Document text →
+--

Blast from the Past, Take 5: An Essay That *Did* Sell--and Why

So, last post, I shared an awful "essay" that didn't sell--and I think it's easy to see why. Now here's one that did sell--and got a lot of positive feedback as well. It's also been reprinted four times--it's an evergreen subject for parenting magazines as you'll see.

One of the keys to writing a success essay is to take something specific (i.e. an experience that you've had) and making it universal. You can't just write about what's happened to you (see my candy essay); you have to address a larger topic that will make readers relate to the piece. See what you think of this essay; again, my comments are in green:

I'm Having a Baby (Really!)

I’m having a baby.

Not that you would know it to look at me. My stomach, while not exactly flat, lacks that telltale baby bulge. But I am having a baby. I just don’t know when. [Attention-getting lead. I still like this one a lot.]

My husband and I are adopting, and while the physical symptoms of pregnancy may be absent, the reality that we’re going to be parents is beginning to set in. We’re talking names, looking at cribs, and admiring tiny little onesies in gender-neutral shades.

But as we examine car seats and strollers and changing tables, I find I feel like an imposter. I don’t have the burgeoning belly or giveaway glow that the other future mommies do. Our child isn’t growing inside me. We don’t even know when to expect her—or him. We just know a baby is coming. [Note the specific details in the foregoing paragraphs. Specifics are always better than generalities.]

Erik and I have endured years of well-meaning questions about whether we want kids. Well, yeah. A couple of years of trying the old-fashioned way led to fertility drugs, surgeries, and interventions that eventually culminated in five rounds of in vitro. I got pregnant several times, only to miscarry.

During that six years, we withdrew from the world. Only our closest friends knew what we were going through, but even they couldn’t understand the pain we were experiencing. Why I couldn’t go to a baby shower. Why I pointedly ignored pregnant women anywhere I saw them. Why I couldn’t bear to even look at a baby. [The previous two paragraphs do more than give our history; they talk about the grief we were going through. And even people who haven't gone through infertility will have experienced something similar in their lives--striving for something you truly want and failing.]

Over time, my hope to carry a biological child begin to dim. But my desire to be a mommy was growing stronger. For most people, pregnancy and parenthood are irretrievably linked. Others realize that giving up one needn’t negate the other. I’ll never carry a child or see my belly swell or feed my baby at my breast. But is that really what being a parent is about? [This paragraph actually contains the seed for at least one more essay, maybe more--what it means to be a parent. I actually wrote and sold a later piece on the traits Ryan has "inherited" from me, even though he's not my biological child.]

I gave up my pregnancy fantasy and focused on becoming a mom. My husband and I met with social workers, filled out reams of paperwork, and took a ten-week parenting class. We were fingerprinted, our backgrounds checked, our mental and physical health examined, our house inspected. [Again, specific details!]

We spent hours writing a “dear birth parents” letter, trying to put into words our desire to be parents, choosing photos that reflect our responsible yet fun-loving selves, promising love, time and attention along with baby swim classes and homemade chocolate chip cookies. We started advertising. We received our license to adopt. And we waited. [Details...and another essay here, too.]

Our baby could be born any day! We knew it could happen that fast. But I couldn’t share our excitement with the world. There was no swollen abdomen, no due date to circle on the calendar. Sure, we’d tried to have a baby for years. But now we really were! And yet our baby felt like a secret.

+--

Print the passage of the blog post starting with "Our baby could" and going on through "like a secret.", without changing a word. The listing that follows is separate material and has no connection to the blog post.

Input data →
+--

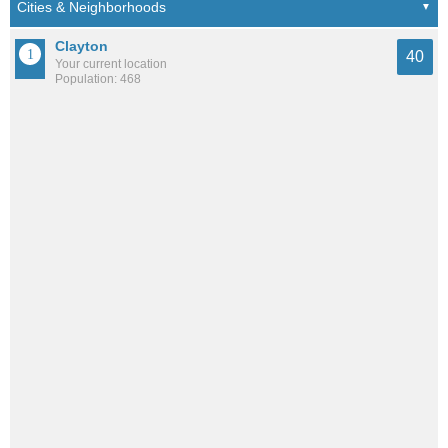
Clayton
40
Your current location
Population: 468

+--

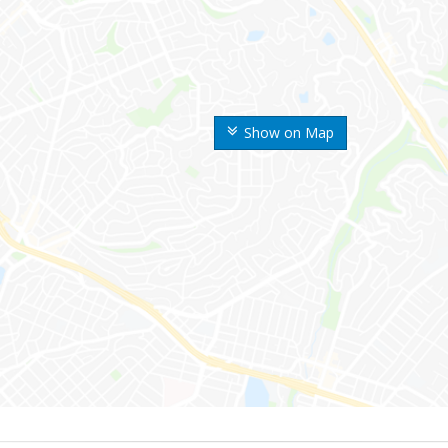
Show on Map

+--

Exercise solution →
Our baby could be born any day! We knew it could happen that fast. But I couldn’t share our excitement with the world. There was no swollen abdomen, no due date to circle on the calendar. Sure, we’d tried to have a baby for years. But now we really were! And yet our baby felt like a secret.